Ketertinggalan bangsa kita salah satunya disebabkan tingkat pemahaman membaca yang rendah. Organisasi untuk Kerja Sama Ekonomi dan Pembangunan (OECD) mencatat, peringkat nilai PISA Indonesia berdasarkan survei tahun 2018 adalah: Membaca (peringkat 72 dari 77 negara), Matematika (Peringkat 72 dari 78 negara), dan Sains (peringkat 70 dari 78 negara).
Nilai PISA Indonesia juga cenderung stagnan dalam 10-15 tahun terakhir. Berdasarkan kenyataan itu, apabila dikaitkan dengan perubahan kurikulum pendidikan kita yang ada, logikanya keadaan stagnan itu tak seharusnya terjadi. Sehingga muncul sebuah pertanyaan “Apakah ada permasalahan pada pendidikan khususnya dalam pembelajaran membaca mulai dari tingkat Pendidikan Anak Usia Dini sampai tingkat atas SMA?”
Berbekal pengalaman pribadi sebagai pendidik yang pernah mengajar di tingkat PAUD sejak tahun 2000-2012, kami sebagai guru dituntut mengajar sesuai dengan kurikulum. Sementara itu orangtua murid cenderung mencari lembaga PAUD yang ketika lulus, anak sudah bisa membaca dan berhitung untuk bisa diterima SD favorit.
Hal itu membuat kami para guru mau tidak mau memprioritaskan kemampuan membaca dan berhitung.
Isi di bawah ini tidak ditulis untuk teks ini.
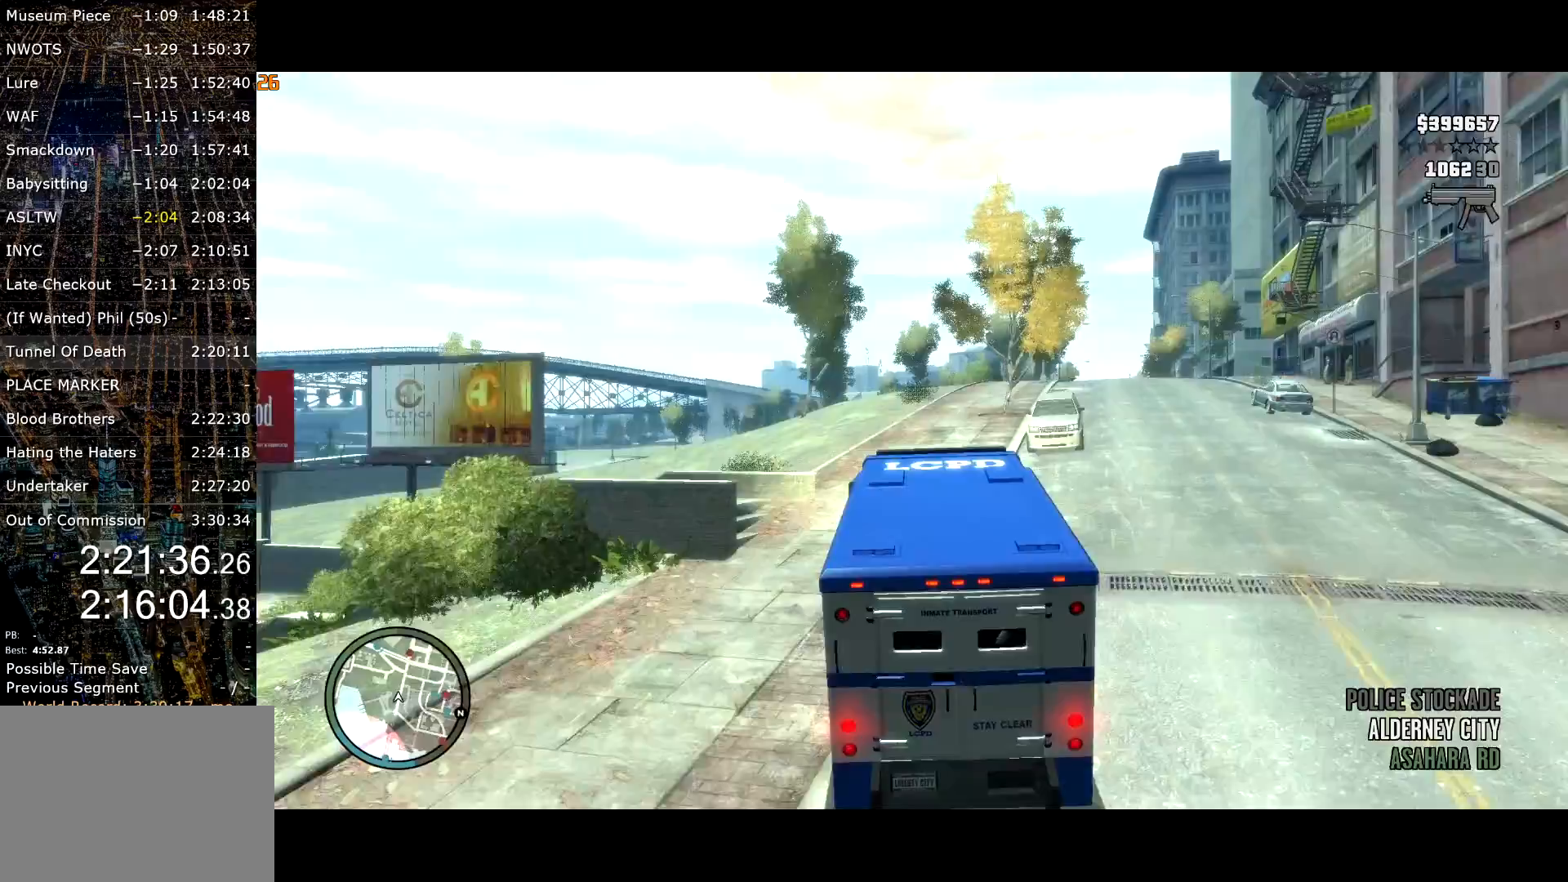
{"keys": ["t", "w"], "mouse": [], "events": [[183, "a", "down"], [300, "a", "up"]]}
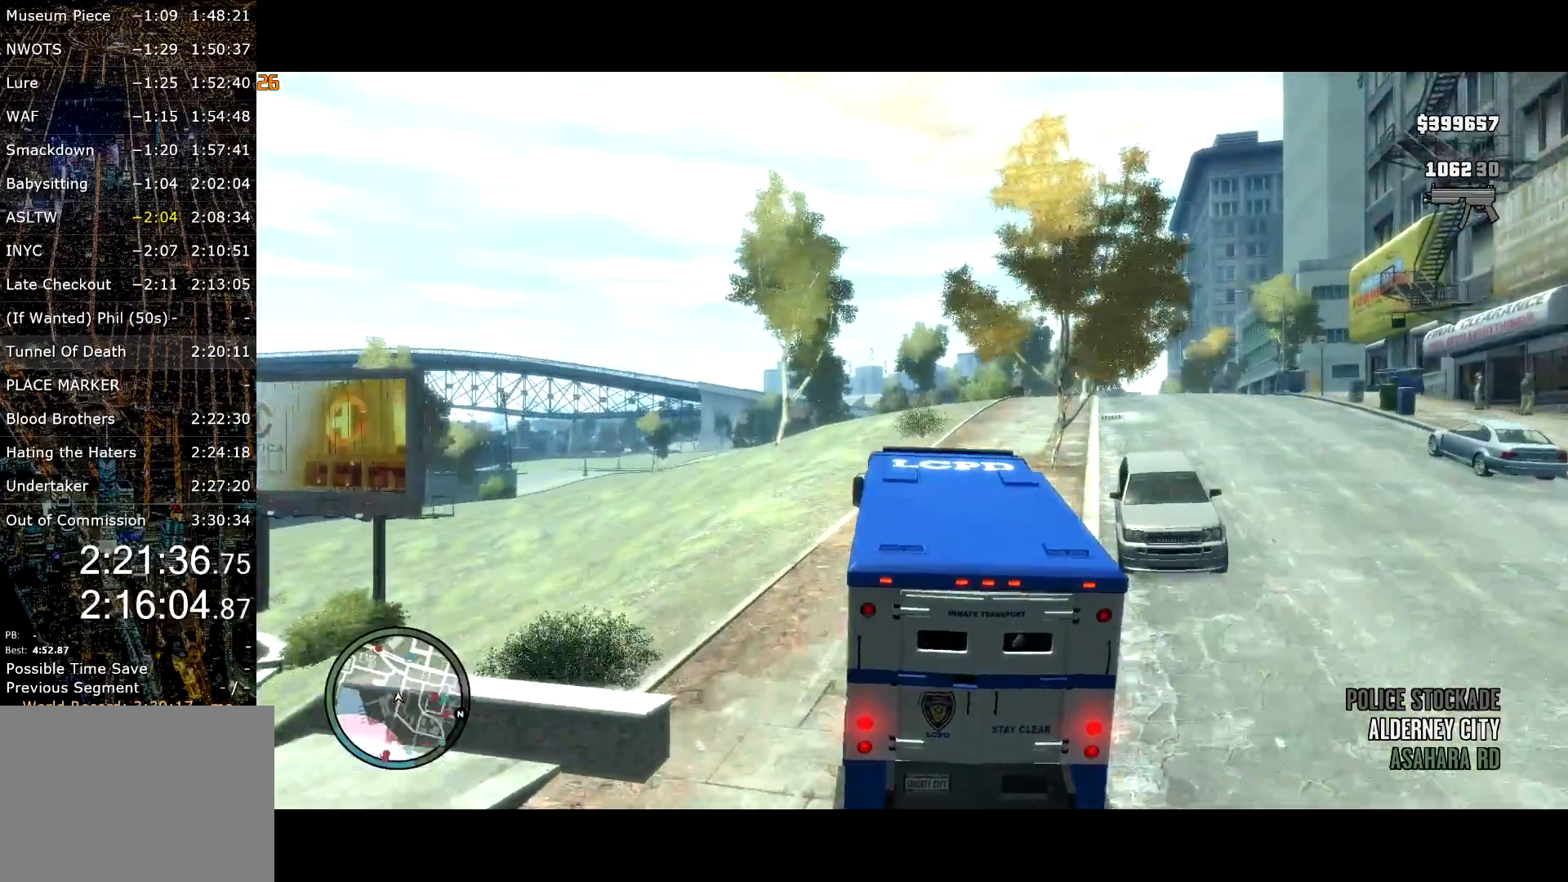
{"keys": ["t", "w"], "mouse": [], "events": [[133, "a", "down"], [267, "a", "up"]]}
Dan waktu itu keberlangsungan PAUD swasta juga ditentukan oleh jumlah siswa, maka pasti ada kompetisi untuk menunjukan keunggulan mencetak lulusan yang bisa membaca dan berhitung .
Tema dan metode pembelajaran PAUD memang sudah bagus untuk dihubungkan dengan literasi. Tetapi saat itu guru belum mendapatkan gambaran bagaimana melakukan kombinasi supaya tema dan metode sesuai dengan literasi membaca maupun numerasi. Sebagai contoh dalam tema keluarga, guru hanya mengenalkan anggota keluarga.
Selebihnya anak diajarkan membaca dengan mengeja kata ayah, ibu, dan seterusnya sehingga alokasi waktu tidak cukup untuk membiasakan anak dengan menyajikan dongeng dan memberikan kesempatan mereka untuk menceritakan situasi dan kondisi keluarga yang dari pembiasaan tersebut dapat melahirkan tidak hanya keterampilan berbicara melainkan juga mental berani, percaya diri, dan kritis.
Dampak dari itu dapat saya rasakan ketika sekarang mengampu mata pelajaran Bahasa Indonesia di tingkat Sekolah Menengah Atas (SMP). Untuk bisa memiliki peserta didik yang mempunyai salah satu keterampilan berbahasa, misalnya kemampuan menulis untuk mengikuti lomba, dari 200 siswa biasanya hanya lima sampai delapan siswa yang dinilai memiliki tingkat literasi cukup bagus. Itupun masih harus dibimbing dua minggu sampai satu bulan.
Mereka harus diarahkan dalam memahami tulisan yang akan dibuat, kemudian mencari bahan bacaan untuk referensi dan sampai pada menyusun tulisan.
Dan ketika lomba yang akan diikuti adalah membaca puisi atau cerita, maka waktu bimbingan dibutuhkan waktu khusus untuk memahami bacaan baik dari segi makna kata sampai pada bagaimana anak bisa menghasilkan intonasi yang dapat memunculkan ekspresi.
Dari sini dapat disimpulkan dengan pembelajaran membaca yang hanya fokus pada mengeja dan menghafal di tingkat dasar dapat menjadikan seseorang sulit untuk bisa membaca serta paham isinya.
Dengan demikian untuk menghasilkan generasi yang berkualitas dan dapat bersaing secara global sistem pendidikan dan metode pembelajaran, khususnya membaca dari tingkat dasar sampai tingkat atas, harus diperbaiki. Mereka perlu diarahkan membaca untuk memahami, mengevaluasi, merefleksikan berbagai jenis bacaan untuk dapat digunakan dalam menyelesaikan masalah dalam kehidupan.